- [Fragmento seleccionado]:
----------

Durante décadas, esa ética cotidiana tuvo un guardián: Américo “Beco” Fernández, hijo de uno de los fundadores. Su imagen detrás del mostrador parecía inmortalizada; envolvía la barra con papel de diario para que no se manchara, servía copas sin apuro e imponía reglas sencillas: respeto, calma, palabra cumplida. El cierre del lugar en 2018 y la muerte de Beco en 2019 dejaron esa nostalgia pesada de los sitios que parecen terminarse. Pero en Areco hay costumbres tercas: cuando algo forma parte del tejido, siempre encuentra quién lo vuelva a encender.
Este regreso de hoy no es el primero. En 2023, Mariana López Rabuini y Roberto Fernández habían reabierto la esquina con la idea de sostener el legado de “Beco”. Durante un tiempo, Los Principios volvió a recibir a vecinos y turistas, hasta que volvió a cerrarse. Esa alternancia —apertura, pausa, reapertura— forma parte también de la mística del lugar. Como si la esquina misma se negara a desaparecer y siempre encontrara a alguien dispuesto a volver a encenderla.
La nueva apertura no fue un gesto decorativo ni una puesta en escena: implicó trabajo de fondo. La casa —una construcción de 1890— no tenía agua, gas ni cloacas; mucho menos baños o cocina. “Tuvimos que hacer todo eso de cero —dice Barbé—. Lo indispensable para que el lugar pudiera funcionar hoy”. El resto quedó como estaba. Las estanterías altas, los almanaques de Alpargatas, los barriles, las fotos, las cajas antiguas que sobreviven cerca del techo como una pequeña arqueología de marcas, nombres y tipografías. “Nuestro mayor desafío fue adaptar sin tocar el alma. La gente entra y dice: ‘Está tal como lo recordaba’. Ese era el objetivo”.
Esa fidelidad también se ve en la propuesta. “Queríamos que volviera a ser lo que fue: un lugar de encuentro de paso, donde uno se escapa del trajín, charla, toma algo, pica y sigue”, dice Esteban Cittadini, socio de Francisco. La carta no busca inventar nada: picadas generosas (como las de siempre), empanadas fritas, tortilla de papas, pinchos de pollo, provoletas y un especial del día. “Comida de campo, directa, lo que encontrarías en cualquier casa de la zona”, resume Esteban. No es un restaurante de moda ni un bodegón aggiornado: es un bar que convoca por reconocimiento, no por novedad.

----------

Entradas de datos recopiladas:
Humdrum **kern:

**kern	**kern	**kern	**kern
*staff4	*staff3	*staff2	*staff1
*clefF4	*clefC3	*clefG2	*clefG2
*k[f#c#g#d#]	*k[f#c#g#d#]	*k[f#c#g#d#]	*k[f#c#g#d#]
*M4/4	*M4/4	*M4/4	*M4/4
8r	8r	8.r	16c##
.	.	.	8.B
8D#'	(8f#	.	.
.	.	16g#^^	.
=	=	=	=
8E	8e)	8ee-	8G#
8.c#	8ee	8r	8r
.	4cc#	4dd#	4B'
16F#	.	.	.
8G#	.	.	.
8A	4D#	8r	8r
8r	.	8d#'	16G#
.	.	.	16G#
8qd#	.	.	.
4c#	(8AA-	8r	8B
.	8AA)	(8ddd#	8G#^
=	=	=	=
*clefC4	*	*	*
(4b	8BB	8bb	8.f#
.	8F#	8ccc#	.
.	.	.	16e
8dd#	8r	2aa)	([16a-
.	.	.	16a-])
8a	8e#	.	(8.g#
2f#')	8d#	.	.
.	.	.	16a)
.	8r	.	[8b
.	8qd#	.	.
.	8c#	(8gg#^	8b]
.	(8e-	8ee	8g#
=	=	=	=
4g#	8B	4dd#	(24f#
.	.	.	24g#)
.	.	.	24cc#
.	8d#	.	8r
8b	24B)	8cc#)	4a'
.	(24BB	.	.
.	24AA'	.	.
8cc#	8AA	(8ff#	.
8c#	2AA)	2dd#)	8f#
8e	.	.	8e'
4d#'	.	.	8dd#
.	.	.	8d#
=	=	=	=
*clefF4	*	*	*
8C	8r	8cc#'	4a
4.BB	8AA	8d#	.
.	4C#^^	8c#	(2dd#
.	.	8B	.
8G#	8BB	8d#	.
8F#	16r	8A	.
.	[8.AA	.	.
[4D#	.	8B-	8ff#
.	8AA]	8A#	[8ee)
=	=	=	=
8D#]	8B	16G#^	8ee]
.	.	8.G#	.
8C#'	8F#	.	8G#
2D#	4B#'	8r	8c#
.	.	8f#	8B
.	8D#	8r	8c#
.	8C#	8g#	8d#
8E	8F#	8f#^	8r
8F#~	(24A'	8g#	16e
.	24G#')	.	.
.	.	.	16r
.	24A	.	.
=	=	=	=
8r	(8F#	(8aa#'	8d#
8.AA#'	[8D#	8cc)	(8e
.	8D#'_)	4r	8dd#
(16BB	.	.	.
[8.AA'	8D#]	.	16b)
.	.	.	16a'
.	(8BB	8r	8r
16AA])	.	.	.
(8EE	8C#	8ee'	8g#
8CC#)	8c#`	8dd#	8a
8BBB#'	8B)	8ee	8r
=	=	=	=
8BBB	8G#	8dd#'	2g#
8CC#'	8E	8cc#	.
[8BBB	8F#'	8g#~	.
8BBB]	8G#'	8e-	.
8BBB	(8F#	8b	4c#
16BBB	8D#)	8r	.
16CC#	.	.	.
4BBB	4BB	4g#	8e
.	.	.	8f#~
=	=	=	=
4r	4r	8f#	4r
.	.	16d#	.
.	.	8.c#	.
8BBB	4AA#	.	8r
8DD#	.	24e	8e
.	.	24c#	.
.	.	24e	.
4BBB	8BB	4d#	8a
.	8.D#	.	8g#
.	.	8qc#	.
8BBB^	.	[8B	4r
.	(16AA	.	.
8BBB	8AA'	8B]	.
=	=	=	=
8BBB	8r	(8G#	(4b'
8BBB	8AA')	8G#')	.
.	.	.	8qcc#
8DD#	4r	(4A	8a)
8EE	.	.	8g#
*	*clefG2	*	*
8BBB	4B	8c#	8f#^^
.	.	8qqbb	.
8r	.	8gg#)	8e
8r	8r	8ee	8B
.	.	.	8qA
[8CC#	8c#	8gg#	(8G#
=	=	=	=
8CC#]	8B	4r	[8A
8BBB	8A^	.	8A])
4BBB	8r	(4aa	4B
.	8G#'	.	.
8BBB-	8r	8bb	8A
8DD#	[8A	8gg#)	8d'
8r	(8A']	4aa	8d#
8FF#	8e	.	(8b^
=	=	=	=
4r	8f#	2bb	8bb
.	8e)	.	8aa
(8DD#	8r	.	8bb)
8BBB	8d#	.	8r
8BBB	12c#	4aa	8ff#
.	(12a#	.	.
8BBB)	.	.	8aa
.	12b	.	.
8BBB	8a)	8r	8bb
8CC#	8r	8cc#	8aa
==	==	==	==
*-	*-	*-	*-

----------

- [Consigna A]: Vuelve a escribir, por favor, el pasaje del texto sobre el bar Los Principios comprendido entre "Durante décadas, esa" y "vuelva a encender.", ambos incluidos.
- [Consigna B]: Prosigue el texto sobre el bar Los Principios a partir de su última oración.
El material no guarda relación con el texto sobre el bar Los Principios.

- [Espacio de respuesta A]:
Durante décadas, esa ética cotidiana tuvo un guardián: Américo “Beco” Fernández, hijo de uno de los fundadores. Su imagen detrás del mostrador parecía inmortalizada; envolvía la barra con papel de diario para que no se manchara, servía copas sin apuro e imponía reglas sencillas: respeto, calma, palabra cumplida. El cierre del lugar en 2018 y la muerte de Beco en 2019 dejaron esa nostalgia pesada de los sitios que parecen terminarse. Pero en Areco hay costumbres tercas: cuando algo forma parte del tejido, siempre encuentra quién lo vuelva a encender.

- [Espacio de respuesta B]:
La reacción del pueblo confirmó que el camino era ése. “Me pone la piel de gallina cómo lo aceptó la gente”, admite Francisco. Llegaron mayores con historias de infancia, chicos a quienes los padres les contaban quién era Beco, vecinos a los que se les humedecían los ojos porque una parte de su vida volvía a abrirse. También llegaron turistas, curiosos de esa cápsula de tiempo viva.
Todo empezó, dicen, en un asado entre tres amigos, como empiezan las cosas que después resultan importantes. Hoy el bar tiene agua, gas, cocina y baños; lo que no tiene es maquillaje. Quedó la madera con sus marcas, el suelo que cruje, la luz que entra oblicua por la tarde, la barra que invita a apoyar el codo y conversar.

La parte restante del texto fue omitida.